◆ Page extract:
== == ==

Technology

Firms unveil new apps for mobile cash transactions

yu

Craft Silicon CEO Kamal Badhabhatti (centre) with yu Mobile country manager Madhur Tanaja (left) and Faulu Kenya managing director John Mwaura at the launch of the utility bill payment service Elma via yuCash last September in Nairobi. Photo/File

Kenya is inching closer to becoming a cashless society as software companies drive the shift into mobile payment platforms in daily financial transactions.

Consumers are spoilt for choice as various tech companies roll out new mobile payment and money transfer solutions.

The most recent product in the market is Elma, launched last week by software company Craft Silicon. Elma is a mobile commerce solution which seeks to offer users a personalised service that cuts across all platforms.

“We realised that most of the financial services that are in the market particularly those provided by mobile telecommunication providers mostly focus on sending money whether it is locally or internationally,” states Craft Silicon CEO Kamal Budhabhatti.

“With Elma we are making mobile commerce part of consumers’ lifestyles by enabling users customise transactions according to their needs and choices.”

The mobile commerce platform is available to users either as a free-to-download application that can be used on virtually all smartphones or USSD version for mobile phones with basic features.

“What we are offering consumers is interoperability where users of Elma are free to transact across mobile networks and different commercial banks,” says Mr Budhabhatti. “One can easily pay bills, buy airtime or transfer money from one bank account to another in quick steps on their mobile phone.”

With their new offering, Craft Silicon joins the league of service providers and software developers banking on more Kenyans embracing mobile wallets in their transactions.

== == ==

◆ Provided data:
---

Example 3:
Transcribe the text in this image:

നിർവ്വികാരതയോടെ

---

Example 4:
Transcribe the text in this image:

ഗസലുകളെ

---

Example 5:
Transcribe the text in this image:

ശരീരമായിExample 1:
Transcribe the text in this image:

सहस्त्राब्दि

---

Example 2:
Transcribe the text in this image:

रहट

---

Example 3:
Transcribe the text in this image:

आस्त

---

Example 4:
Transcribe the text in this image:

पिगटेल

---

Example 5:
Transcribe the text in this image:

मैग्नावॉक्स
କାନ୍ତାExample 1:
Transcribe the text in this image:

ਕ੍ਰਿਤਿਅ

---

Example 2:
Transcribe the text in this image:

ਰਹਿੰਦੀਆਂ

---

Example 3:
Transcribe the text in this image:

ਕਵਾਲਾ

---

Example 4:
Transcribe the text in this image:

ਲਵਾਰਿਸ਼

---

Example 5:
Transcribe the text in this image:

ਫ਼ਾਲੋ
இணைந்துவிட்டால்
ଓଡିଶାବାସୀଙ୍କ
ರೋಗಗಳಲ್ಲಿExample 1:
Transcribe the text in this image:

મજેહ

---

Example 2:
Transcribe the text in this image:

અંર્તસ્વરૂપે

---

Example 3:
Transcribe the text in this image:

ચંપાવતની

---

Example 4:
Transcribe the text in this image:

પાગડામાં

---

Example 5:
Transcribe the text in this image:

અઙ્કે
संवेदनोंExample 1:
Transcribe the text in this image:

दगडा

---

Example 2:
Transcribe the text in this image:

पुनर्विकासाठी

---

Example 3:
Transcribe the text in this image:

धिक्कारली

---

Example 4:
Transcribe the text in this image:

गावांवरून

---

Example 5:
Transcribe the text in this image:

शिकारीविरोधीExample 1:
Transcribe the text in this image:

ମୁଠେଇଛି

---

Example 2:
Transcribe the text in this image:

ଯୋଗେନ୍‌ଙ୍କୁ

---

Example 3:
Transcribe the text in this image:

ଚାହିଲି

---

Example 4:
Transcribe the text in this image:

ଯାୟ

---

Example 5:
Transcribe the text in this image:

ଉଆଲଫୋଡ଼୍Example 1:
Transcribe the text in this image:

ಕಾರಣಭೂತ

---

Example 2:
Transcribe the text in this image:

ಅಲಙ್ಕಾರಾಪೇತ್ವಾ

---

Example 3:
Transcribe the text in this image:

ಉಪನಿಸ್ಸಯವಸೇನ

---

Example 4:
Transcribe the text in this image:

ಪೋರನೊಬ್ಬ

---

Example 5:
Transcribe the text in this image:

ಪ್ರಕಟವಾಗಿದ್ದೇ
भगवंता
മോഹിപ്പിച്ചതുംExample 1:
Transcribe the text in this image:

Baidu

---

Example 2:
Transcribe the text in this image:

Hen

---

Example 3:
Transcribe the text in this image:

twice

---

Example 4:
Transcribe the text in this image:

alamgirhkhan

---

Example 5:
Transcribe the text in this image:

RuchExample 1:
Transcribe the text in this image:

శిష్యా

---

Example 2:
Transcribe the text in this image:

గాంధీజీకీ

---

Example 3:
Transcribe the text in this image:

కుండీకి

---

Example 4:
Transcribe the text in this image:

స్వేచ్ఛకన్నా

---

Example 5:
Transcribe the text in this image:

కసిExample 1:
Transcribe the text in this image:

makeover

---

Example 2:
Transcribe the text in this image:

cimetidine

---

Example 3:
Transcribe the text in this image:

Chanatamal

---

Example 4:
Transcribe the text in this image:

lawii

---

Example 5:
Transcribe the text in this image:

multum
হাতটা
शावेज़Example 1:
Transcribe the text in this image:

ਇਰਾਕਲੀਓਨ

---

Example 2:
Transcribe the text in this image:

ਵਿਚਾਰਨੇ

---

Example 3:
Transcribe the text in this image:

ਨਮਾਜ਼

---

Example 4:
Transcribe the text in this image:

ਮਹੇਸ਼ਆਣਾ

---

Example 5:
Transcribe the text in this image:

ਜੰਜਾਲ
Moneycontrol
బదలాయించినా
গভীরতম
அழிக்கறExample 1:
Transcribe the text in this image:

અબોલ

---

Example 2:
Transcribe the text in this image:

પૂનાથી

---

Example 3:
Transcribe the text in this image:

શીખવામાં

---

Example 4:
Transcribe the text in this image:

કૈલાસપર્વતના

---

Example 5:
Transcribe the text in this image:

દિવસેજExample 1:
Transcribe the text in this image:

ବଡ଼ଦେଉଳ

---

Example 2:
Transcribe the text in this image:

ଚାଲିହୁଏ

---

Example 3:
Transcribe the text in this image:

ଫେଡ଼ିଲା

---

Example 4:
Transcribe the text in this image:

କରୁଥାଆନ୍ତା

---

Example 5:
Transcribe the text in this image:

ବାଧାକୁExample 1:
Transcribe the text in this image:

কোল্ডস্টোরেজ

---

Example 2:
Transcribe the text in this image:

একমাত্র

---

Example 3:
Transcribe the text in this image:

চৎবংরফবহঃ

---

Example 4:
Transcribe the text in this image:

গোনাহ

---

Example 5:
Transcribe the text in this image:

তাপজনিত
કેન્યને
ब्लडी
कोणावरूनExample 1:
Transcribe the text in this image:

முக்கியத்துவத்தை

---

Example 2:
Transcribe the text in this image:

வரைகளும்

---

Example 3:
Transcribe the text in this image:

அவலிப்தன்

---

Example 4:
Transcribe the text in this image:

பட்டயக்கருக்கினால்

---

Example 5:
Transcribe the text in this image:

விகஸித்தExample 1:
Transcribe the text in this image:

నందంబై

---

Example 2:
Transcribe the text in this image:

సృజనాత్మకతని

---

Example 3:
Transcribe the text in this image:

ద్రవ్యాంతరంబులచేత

== == ==

◆ Description of the task:
Reproduce the stretch of the article on mobile payment apps from "The most recent" through "with basic features." word for word.

◆ Completed exercise:
The most recent product in the market is Elma, launched last week by software company Craft Silicon. Elma is a mobile commerce solution which seeks to offer users a personalised service that cuts across all platforms.

“We realised that most of the financial services that are in the market particularly those provided by mobile telecommunication providers mostly focus on sending money whether it is locally or internationally,” states Craft Silicon CEO Kamal Budhabhatti.

“With Elma we are making mobile commerce part of consumers’ lifestyles by enabling users customise transactions according to their needs and choices.”

The mobile commerce platform is available to users either as a free-to-download application that can be used on virtually all smartphones or USSD version for mobile phones with basic features.